**** RECORDS SHOWN

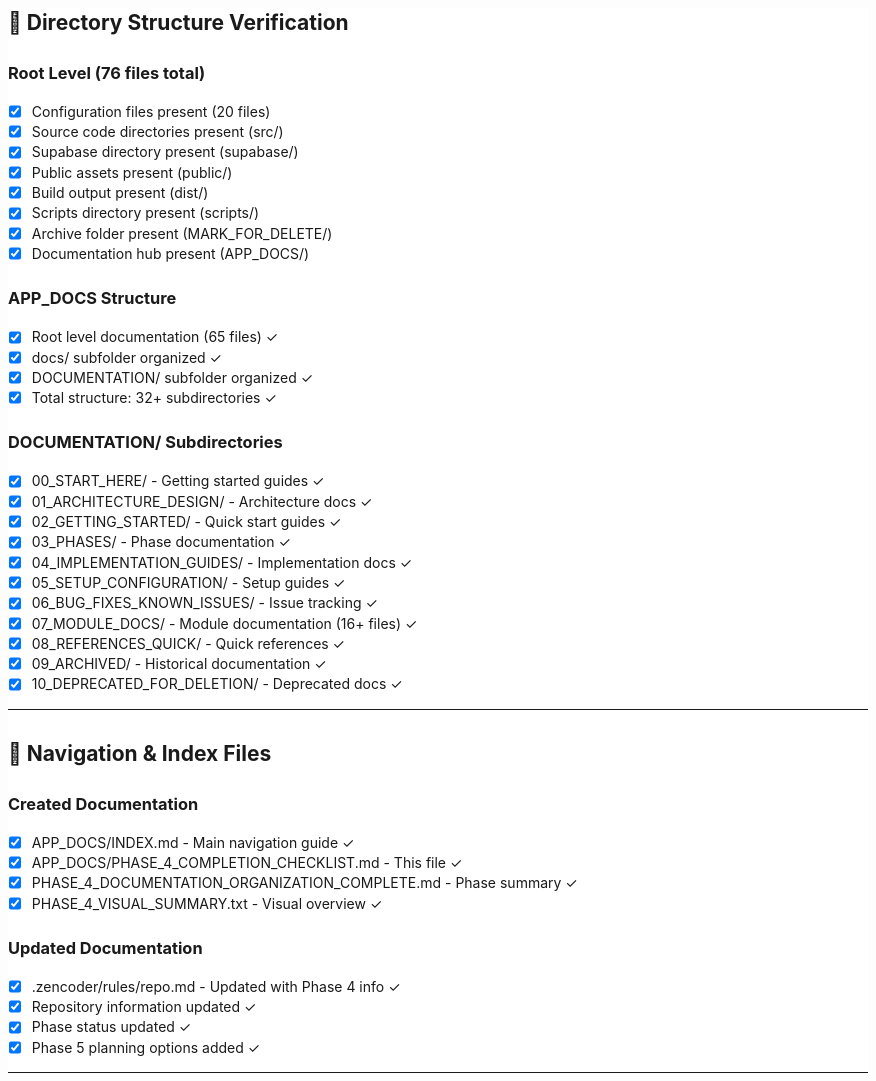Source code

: 
## 📁 Directory Structure Verification

### Root Level (76 files total)
- [x] Configuration files present (20 files)
- [x] Source code directories present (src/)
- [x] Supabase directory present (supabase/)
- [x] Public assets present (public/)
- [x] Build output present (dist/)
- [x] Scripts directory present (scripts/)
- [x] Archive folder present (MARK_FOR_DELETE/)
- [x] Documentation hub present (APP_DOCS/)

### APP_DOCS Structure
- [x] Root level documentation (65 files) ✓
- [x] docs/ subfolder organized ✓
- [x] DOCUMENTATION/ subfolder organized ✓
- [x] Total structure: 32+ subdirectories ✓

### DOCUMENTATION/ Subdirectories
- [x] 00_START_HERE/ - Getting started guides ✓
- [x] 01_ARCHITECTURE_DESIGN/ - Architecture docs ✓
- [x] 02_GETTING_STARTED/ - Quick start guides ✓
- [x] 03_PHASES/ - Phase documentation ✓
- [x] 04_IMPLEMENTATION_GUIDES/ - Implementation docs ✓
- [x] 05_SETUP_CONFIGURATION/ - Setup guides ✓
- [x] 06_BUG_FIXES_KNOWN_ISSUES/ - Issue tracking ✓
- [x] 07_MODULE_DOCS/ - Module documentation (16+ files) ✓
- [x] 08_REFERENCES_QUICK/ - Quick references ✓
- [x] 09_ARCHIVED/ - Historical documentation ✓
- [x] 10_DEPRECATED_FOR_DELETION/ - Deprecated docs ✓

---

## 📄 Navigation & Index Files

### Created Documentation
- [x] APP_DOCS/INDEX.md - Main navigation guide ✓
- [x] APP_DOCS/PHASE_4_COMPLETION_CHECKLIST.md - This file ✓
- [x] PHASE_4_DOCUMENTATION_ORGANIZATION_COMPLETE.md - Phase summary ✓
- [x] PHASE_4_VISUAL_SUMMARY.txt - Visual overview ✓

### Updated Documentation
- [x] .zencoder/rules/repo.md - Updated with Phase 4 info ✓
- [x] Repository information updated ✓
- [x] Phase status updated ✓
- [x] Phase 5 planning options added ✓

---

********

### REQUEST
Please, without any pictures, print each entry exactly.

### RESPONSE AREA
Source code

: 
## 📁 Directory Structure Verification

### Root Level (76 files total)
- [x] Configuration files present (20 files)
- [x] Source code directories present (src/)
- [x] Supabase directory present (supabase/)
- [x] Public assets present (public/)
- [x] Build output present (dist/)
- [x] Scripts directory present (scripts/)
- [x] Archive folder present (MARK_FOR_DELETE/)
- [x] Documentation hub present (APP_DOCS/)

### APP_DOCS Structure
- [x] Root level documentation (65 files) ✓
- [x] docs/ subfolder organized ✓
- [x] DOCUMENTATION/ subfolder organized ✓
- [x] Total structure: 32+ subdirectories ✓

### DOCUMENTATION/ Subdirectories
- [x] 00_START_HERE/ - Getting started guides ✓
- [x] 01_ARCHITECTURE_DESIGN/ - Architecture docs ✓
- [x] 02_GETTING_STARTED/ - Quick start guides ✓
- [x] 03_PHASES/ - Phase documentation ✓
- [x] 04_IMPLEMENTATION_GUIDES/ - Implementation docs ✓
- [x] 05_SETUP_CONFIGURATION/ - Setup guides ✓
- [x] 06_BUG_FIXES_KNOWN_ISSUES/ - Issue tracking ✓
- [x] 07_MODULE_DOCS/ - Module documentation (16+ files) ✓
- [x] 08_REFERENCES_QUICK/ - Quick references ✓
- [x] 09_ARCHIVED/ - Historical documentation ✓
- [x] 10_DEPRECATED_FOR_DELETION/ - Deprecated docs ✓

---

## 📄 Navigation & Index Files

### Created Documentation
- [x] APP_DOCS/INDEX.md - Main navigation guide ✓
- [x] APP_DOCS/PHASE_4_COMPLETION_CHECKLIST.md - This file ✓
- [x] PHASE_4_DOCUMENTATION_ORGANIZATION_COMPLETE.md - Phase summary ✓
- [x] PHASE_4_VISUAL_SUMMARY.txt - Visual overview ✓

### Updated Documentation
- [x] .zencoder/rules/repo.md - Updated with Phase 4 info ✓
- [x] Repository information updated ✓
- [x] Phase status updated ✓
- [x] Phase 5 planning options added ✓

---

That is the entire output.